■ TRAVAIL À FAIRE
Pouvez-vous poursuivre le texte sur les déportées françaises évacuées de Ravensbrück vers la Suède, en reprenant après sa dernière phrase ?

■ EXTRAIT DU DOCUMENT
Près de 9.000 femmes de France ont été victimes des mesures de répression et déportées dans les camps de concentration de l’Allemagne nazie.

Une femme sur cinq n’y survivra pas.

Parmi les rescapées, environ 600, libérées du camp de Ravensbrück par l’action de la Croix-Rouge et conduites en Suède avant d’être rapatriées, ont connu un parcours singulier.

Parenthèse des plus méconnues de l’histoire de la déportation des femmes, cette étape a pourtant laissé un souvenir prégnant dans l’esprit des déportées.

Evacuation de Françaises de Ravensbrück en Suéde. © Fonds Germaine Tillion, Musée de la Résistance de Besançon.

Evacuation de Françaises de Ravensbrück en Suéde. © Fonds Germaine Tillion, Musée de la Résistance de Besançon.

Arrachées à l’enfer des camps les 23 et 25 avril 1945, conduites dans des bus blancs de la Croix-Rouge, la majorité de ces femmes arrive le 26 avril à Malmö, sur la côte suédoise.

Parmi elles, Madeleine Aylmer-Roubenne est parvenue à sortir du camp un paquet de linge blanc, caché sous ses robes. Sa fille Sylvie s’y trouve emmaillotée. Elle est née le 21 mars 1945 au camp. Une autre française, Mme Poirot, a dissimulé, dans un sac de toile cirée, son fils Guy, né dix jours auparavant. Sur les trois nourrissons nés à Ravensbrück de mère française qui ont survécu, deux sont ainsi sauvés par la Croix-Rouge suédoise.

■ DONNÉES À ANALYSER
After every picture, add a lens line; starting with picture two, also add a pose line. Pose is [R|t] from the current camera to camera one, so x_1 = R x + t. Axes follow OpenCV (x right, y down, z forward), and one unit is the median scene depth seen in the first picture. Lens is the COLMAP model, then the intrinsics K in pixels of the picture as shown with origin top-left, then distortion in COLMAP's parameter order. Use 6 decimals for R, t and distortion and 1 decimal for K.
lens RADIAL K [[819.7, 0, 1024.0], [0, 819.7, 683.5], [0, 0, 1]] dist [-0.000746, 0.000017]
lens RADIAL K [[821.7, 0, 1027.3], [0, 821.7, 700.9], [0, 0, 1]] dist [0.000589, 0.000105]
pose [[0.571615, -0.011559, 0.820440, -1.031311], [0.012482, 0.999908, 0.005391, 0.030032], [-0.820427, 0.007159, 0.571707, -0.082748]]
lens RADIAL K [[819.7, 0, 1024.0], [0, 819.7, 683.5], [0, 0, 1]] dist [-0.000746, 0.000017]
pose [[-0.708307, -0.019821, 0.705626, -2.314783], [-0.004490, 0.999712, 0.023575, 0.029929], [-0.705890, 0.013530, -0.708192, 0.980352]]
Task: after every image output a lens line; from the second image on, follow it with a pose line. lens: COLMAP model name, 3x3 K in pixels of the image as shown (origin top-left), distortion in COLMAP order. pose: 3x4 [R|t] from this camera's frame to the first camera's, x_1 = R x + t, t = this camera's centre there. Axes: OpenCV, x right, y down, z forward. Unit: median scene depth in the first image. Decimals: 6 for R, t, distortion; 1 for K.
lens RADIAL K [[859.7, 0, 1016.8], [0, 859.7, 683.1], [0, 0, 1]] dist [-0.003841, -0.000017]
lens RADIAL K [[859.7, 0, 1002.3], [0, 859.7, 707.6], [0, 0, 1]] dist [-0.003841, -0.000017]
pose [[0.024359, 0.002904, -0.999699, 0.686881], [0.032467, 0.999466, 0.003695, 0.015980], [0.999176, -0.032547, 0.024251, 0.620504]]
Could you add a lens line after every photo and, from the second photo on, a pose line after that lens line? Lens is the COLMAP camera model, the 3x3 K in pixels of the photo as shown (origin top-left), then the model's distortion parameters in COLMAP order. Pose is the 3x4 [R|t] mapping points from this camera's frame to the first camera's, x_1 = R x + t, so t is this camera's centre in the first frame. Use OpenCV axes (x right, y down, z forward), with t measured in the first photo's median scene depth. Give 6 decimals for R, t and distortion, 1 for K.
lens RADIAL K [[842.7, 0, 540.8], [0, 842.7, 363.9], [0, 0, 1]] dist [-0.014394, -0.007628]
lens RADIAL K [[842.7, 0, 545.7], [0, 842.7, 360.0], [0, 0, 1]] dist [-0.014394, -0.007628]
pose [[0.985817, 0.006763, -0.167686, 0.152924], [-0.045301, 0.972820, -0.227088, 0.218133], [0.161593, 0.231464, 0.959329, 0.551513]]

■ RÉPONSE À LA CONSIGNE
850 naissances à Ravensbrück de 1944 à 1945, 5 survivants dont 3 Français (Le troisième survivant est Jean-Claude Passerat)

« Marie-Jo Chombart de Lauwe fut providentielle pour ma fille et moi, au moment de mon accouchement[1]. »
 Madeleine Aylmer-Roubenne

Réparties dans divers centres (Trelleborg, Ryd, Göteborg, Malmö), les déportées reçoivent les premiers soins. Les survivantes ont témoigné de l’accueil chaleureux des services humanitaires suédois. Des écoles, des salles communales sont transformées en hospices. Les Lottas, les infirmières volontaires suédoises, sont aux services de femmes épuisées. La population civile offre son assistance en donnant le gîte et le couvert.

Une légation française vient photographier chacune d’entre elles pour produire de nouvelles pièces d’identité. Elles retrouvent une humanité.

Pour avertir au plus vite leurs proches de cette libération inespérée, des centaines de télégrammes partent vers la France. Tous expriment le soulagement d’être enfin libres, et se veulent rassurants :

« Maman et moi attendons rapatriement. Embrasse Dominique et tous. »

 « BONNE SANTE – Bonheur incroyable, tendresses à Danièle, Ginette, et Henri ».

« Bonne santé, sommes très dorlotées. Vous embrasse ».

Les listes des femmes arrivées en Suède sont diffusées à la radio française et publiées à la une des quotidiens.

Malgré les efforts de l’hôte suédois, les semaines de convalescence ne font que s’ajouter au long mois passés loin de leur foyer. L’impatience gagne ces Françaises qui ont hâte de retrouver leur pays.

Mi-juin, les rapatriements par avion sont organisés. Tous les deux jours environ, quinze à vingt femmes atterrissent au Bourget avant de rejoindre en bus l’hôtel Lutétia. Les dernières femmes rentrent au mois d’octobre.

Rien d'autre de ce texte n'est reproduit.